I guess the mistery would be what does the YUV stream looks like, as it seems that it does not belong there.

Best of luck, and keep up the good work!

PS: I wish Intel could have some of those awesome hacking events here in Sydney, Australia...

Hi Daniel, great work!, thanks for sharing it here.

I am also working on a Linux version of the SDK for the camera, as I prefer to use Linux. It seems promising because, as you saw, the camera seems to be working fine out of the box. Once I'm finished with that, this app would be cross platform.

Here is some help with your format mistery. The camera actually has 6 pixel depth formats documented:

PIXEL_FORMAT_Y8
The 8-bit gray format. Also used for the 8-bit IR data. See fourcc.org for the description and memory layout.
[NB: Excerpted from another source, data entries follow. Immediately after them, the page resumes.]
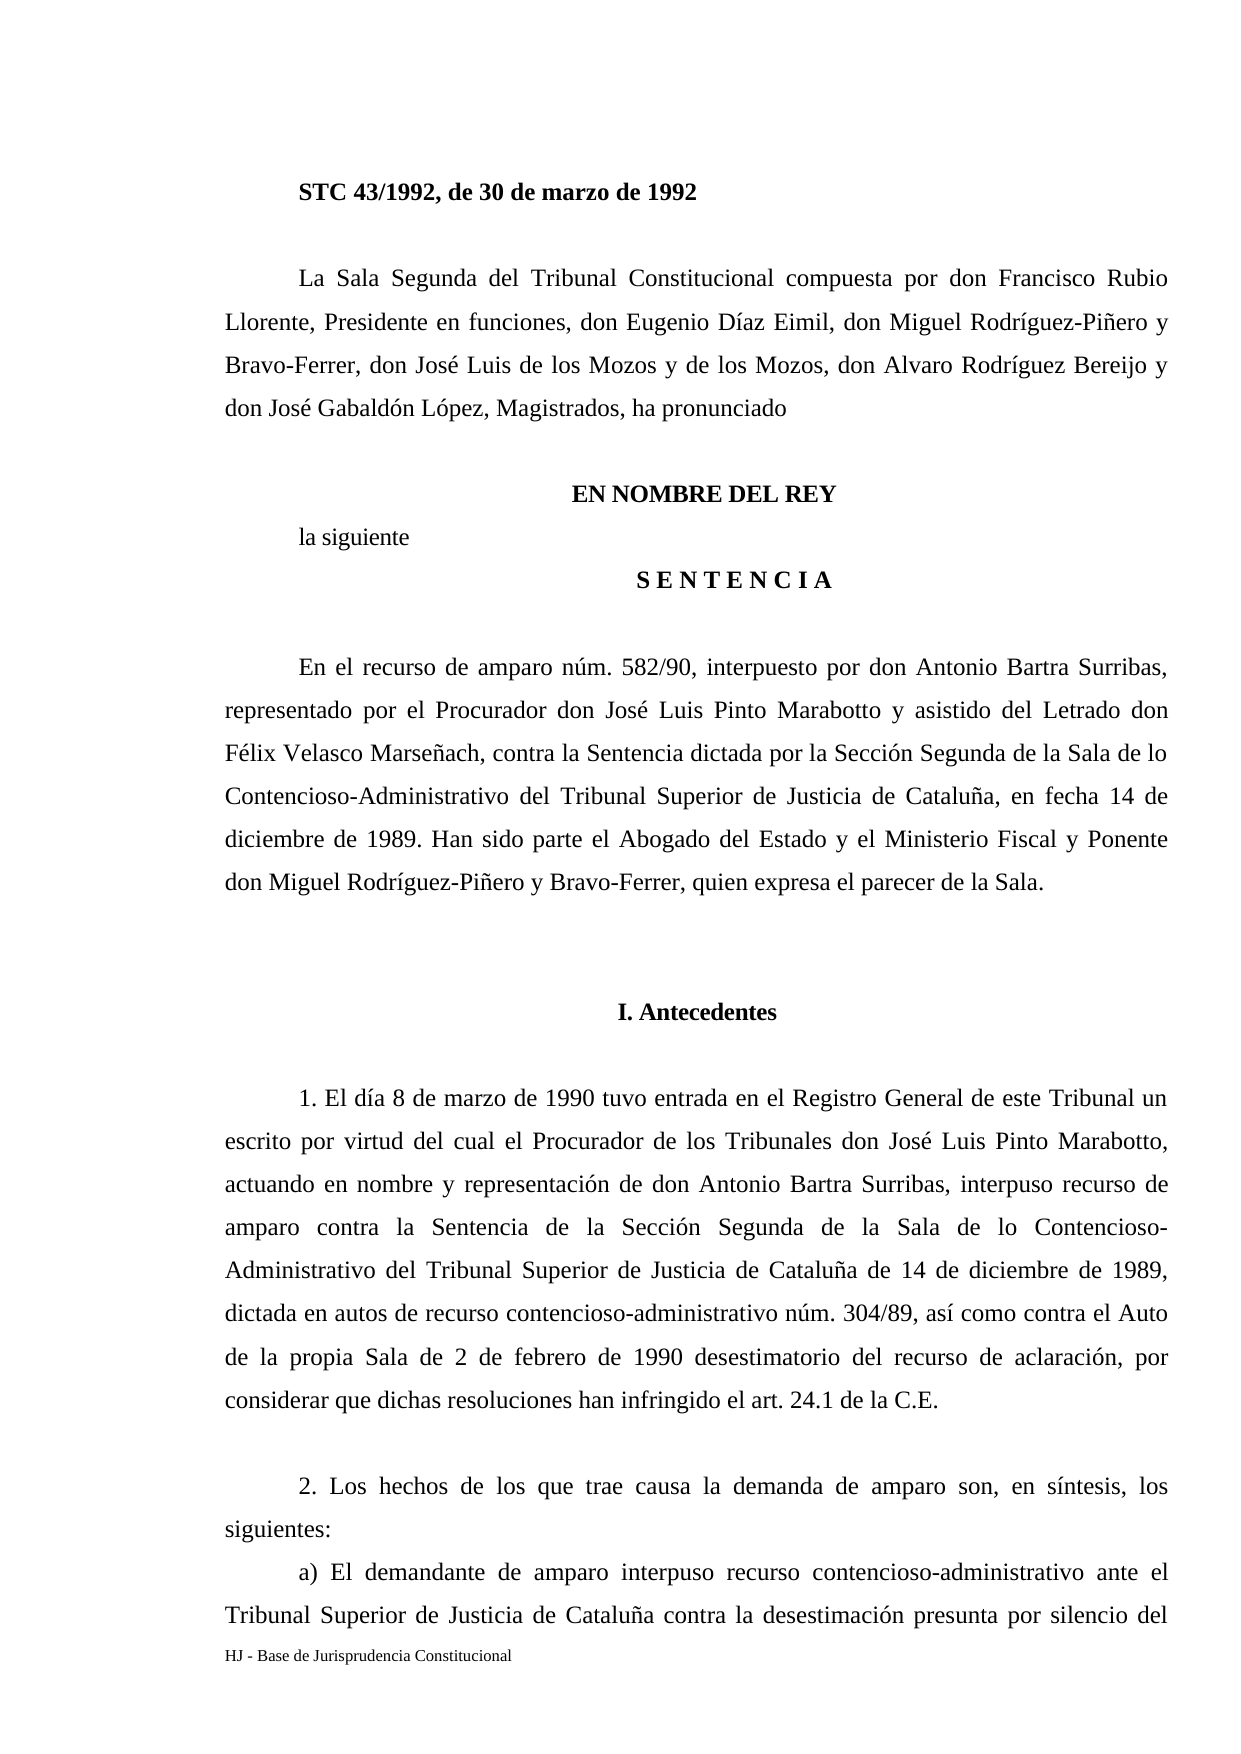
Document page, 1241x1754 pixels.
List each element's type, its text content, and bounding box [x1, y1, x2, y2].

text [224, 1557, 1169, 1629]
text la siguiente [224, 522, 1110, 551]
text S E N T E N C I A [224, 565, 1169, 594]
text STC 43/1992, de 30 de marzo de 1992 [224, 177, 1169, 206]
text En el recurso de amparo núm. 582/90, interpuesto por don Antonio Bartra Surribas, representado por el Procurador don José Luis Pinto Marabotto y asistido del Letrado don Félix Velasco Marseñach, contra la Sentencia dictada por la Sección Segunda de la Sala de lo Contencioso-Administrativo del Tribunal Superior de Justicia de Cataluña, en fecha 14 de diciembre de 1989. Han sido parte el Abogado del Estado y el Ministerio Fiscal y Ponente don Miguel Rodríguez-Piñero y Bravo-Ferrer, quien expresa el parecer de la Sala. [224, 652, 1169, 896]
text 2. Los hechos de los que trae causa la demanda de amparo son, en síntesis, los siguientes: [224, 1471, 1169, 1543]
text 1. El día 8 de marzo de 1990 tuvo entrada en el Registro General de este Tribunal un escrito por virtud del cual el Procurador de los Tribunales don José Luis Pinto Marabotto, actuando en nombre y representación de don Antonio Bartra Surribas, interpuso recurso de amparo contra la Sentencia de la Sección Segunda de la Sala de lo Contencioso-Administrativo del Tribunal Superior de Justicia de Cataluña de 14 de diciembre de 1989, dictada en autos de recurso contencioso-administrativo núm. 304/89, así como contra el Auto de la propia Sala de 2 de febrero de 1990 desestimatorio del recurso de aclaración, por considerar que dichas resoluciones han infringido el art. 24.1 de la C.E. [224, 1083, 1169, 1413]
text I. Antecedentes [224, 997, 1169, 1025]
text La Sala Segunda del Tribunal Constitucional compuesta por don Francisco Rubio Llorente, Presidente en funciones, don Eugenio Díaz Eimil, don Miguel Rodríguez-Piñero y Bravo-Ferrer, don José Luis de los Mozos y de los Mozos, don Alvaro Rodríguez Bereijo y don José Gabaldón López, Magistrados, ha pronunciado [224, 263, 1169, 422]
text EN NOMBRE DEL REY [224, 479, 1110, 508]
PIXEL_FORMAT_Y8_IR_RELATIVE
The IVCAM specific 8-bit IR data containing the I1-I0 IR image. I1 is the IR image with the coded pattern on and I0 is the IR image with the coded pattern off.

PIXEL_FORMAT_Y16
The 16-bit gray format. Also used for the 16-bit IR data. See fourcc.org for the description and memory layout.

PIXEL_FORMAT_DEPTH
The depth map data in 16-bit unsigned integer. The values indicate the distance from an object to the camera's XY plane or the Cartesian depth.The value precision is in millimeters.

A special depth value is used to indicate low-confidence pixels. The application can get the value via the QueryDepthLowConfidenceValue function.

PIXEL_FORMAT_DEPTH_RAW
The depth map data in 16-bit unsigned integer. The value precision is device specific. The application can get the device precision via the QueryDepthUnit function;

PIXEL_FORMAT_DEPTH_F32
The depth map data in 32-bit floating point. The value precision is in millimeters.
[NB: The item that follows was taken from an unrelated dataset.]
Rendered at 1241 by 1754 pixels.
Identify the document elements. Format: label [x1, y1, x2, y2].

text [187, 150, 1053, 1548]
A special depth value is used to indicate low-confidence pixels. The application can get the value via the QueryDepthLowConfidenceValue function.

The only mistery that I see here is the YUV pixel format. It doesn't really make much sense to be there. I wonder what that image looks like...

I hope it helps!

PS: I wish Intel would have those awesome hacking events here in Sydney as well!

I saw the pixel formats in the both the documentation, and in the USB descriptors, but when I select anything I get 16 bit per pixel data. I looked for interleaved frames, and multiplanar formats, and didn't find anything there either. The YUV format shows up as effectively 16 bit little endian depth values too. I'm going to try to figure out how to get the IR stream tomorrow.

mmm, that sounds like maybe the stream selection is not working. I am currently requesting the pixels with PIXEL_FORMAT_Y8, and using only 8 bits per pixel to create the depth image, and it is working fine. This means that I am not getting the 16 bit per pixel data stream that you are receiving regardless of the stream you use.

New SDK breaks this utility

Yes Vlad, this was expected.

I was reading the details in the Release Notes of the updated library and there are a few changes to the API, so probably one of the methods I'm using is not supported in this release.

Thanks for testing it!.

When I upgrade the library, I will port the application to the new API. For the moment, just the R1 version is supported.